■ What the task requires ■
Find the line with "Annotated regions visible in this slice (bounding". Repeat it and each line after it, exactly, down to the end of the records below.

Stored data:
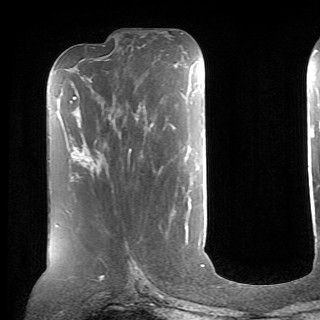
Breast MRI (dynamic contrast-enhanced), one axial slice; slice 25 of 70 in the series (ordered by position); cropped to one breast; dynamic contrast-enhanced series, time point 2 of 6 at this slice position (early post-contrast); 1.5 T; TE 4.1 ms, TR 8.4 ms; 320 × 320 image matrix. Female patient.
Annotated regions visible in this slice (semi-automatic segmentation, software-assisted and operator-edited):
- enhancing-tissue mask used for the functional tumour volume (all voxels passing the contrast-enhancement thresholds inside the analysis volume; usually the tumour): bounding box [x1, y1, x2, y2] px = [86, 149, 131, 161]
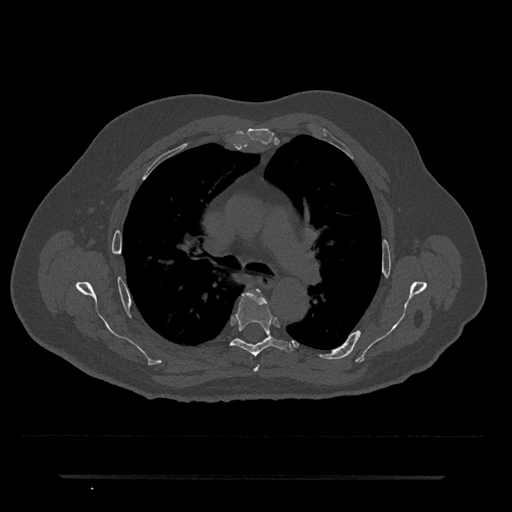
CT including the spine, one axial slice. Position 485 of 797 along the scan axis. 120 kVp. Bone window (W 1800 / L 400 HU). 512 × 512 image matrix. Male patient, age 69 years. Case-level facts recorded for this patient, not image findings: primary cancer: prostate.
Annotated regions visible in this slice (semi-automatic segmentation, software-assisted and operator-edited):
- T4 vertebra: bounding box (x1, y1, x2, y2) in pixels: (254, 290, 259, 372)
- T5 vertebra: (230, 290, 293, 357)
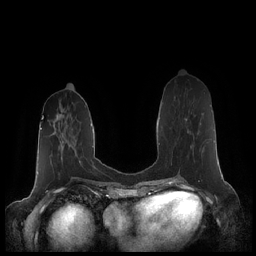
Breast MRI (dynamic contrast-enhanced), one axial slice; position 78 of 248 along the scan axis; dynamic contrast-enhanced series, time point 2 of 7 at this slice position (early post-contrast); 1.5 T; TE 1.9 ms, TR 4.1 ms; 256 × 256 image matrix, field of view 340 × 340 mm. Female patient.
Structures marked on this image (semi-automatic segmentation, software-assisted and operator-edited):
- enhancing-tissue mask used for the functional tumour volume (all voxels passing the contrast-enhancement thresholds inside the analysis volume; usually the tumour): bounding box <184,105,210,157> (left, top, right, bottom; pixels)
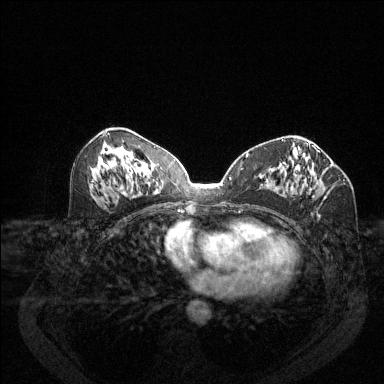
Breast MRI (dynamic contrast-enhanced), one axial slice. Position 64 of 144 along the scan axis. Dynamic contrast-enhanced series, time point 2 of 6 at this slice position (early post-contrast). 1.5 T. TE 1.7 ms, TR 4.6 ms. 384 × 384 image matrix, field of view 340 × 340 mm. Female patient.
Outlined on this slice (semi-automatically segmented with operator editing):
- enhancing-tissue mask used for the functional tumour volume (all voxels passing the contrast-enhancement thresholds inside the analysis volume; usually the tumour): bounding box (x1, y1, x2, y2) in pixels: (283, 159, 325, 186)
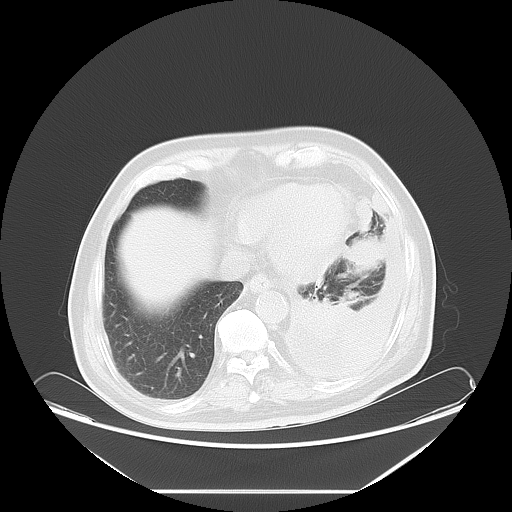
Chest CT, one axial slice; position 19 of 63 along the scan axis; reconstruction kernel LUNG; 120 kVp; lung window (W 1500 / L -600 HU); 5 mm slice thickness; 512 × 512 image matrix, field of view 448 × 448 mm. Patient: male, 67 years. From the clinical record (not read from this slice): clinical TNM (as recorded): T1b N1 M1a; histopathological grade: G3.
Annotated regions visible in this slice (bounding box drawn by a radiologist):
- lung tumour (recorded histology: small cell carcinoma): bounding box <343,233,387,278> (left, top, right, bottom; pixels)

■ Problem solution ■
Annotated regions visible in this slice (bounding box drawn by a radiologist):
- lung tumour (recorded histology: small cell carcinoma): bounding box <343,233,387,278> (left, top, right, bottom; pixels)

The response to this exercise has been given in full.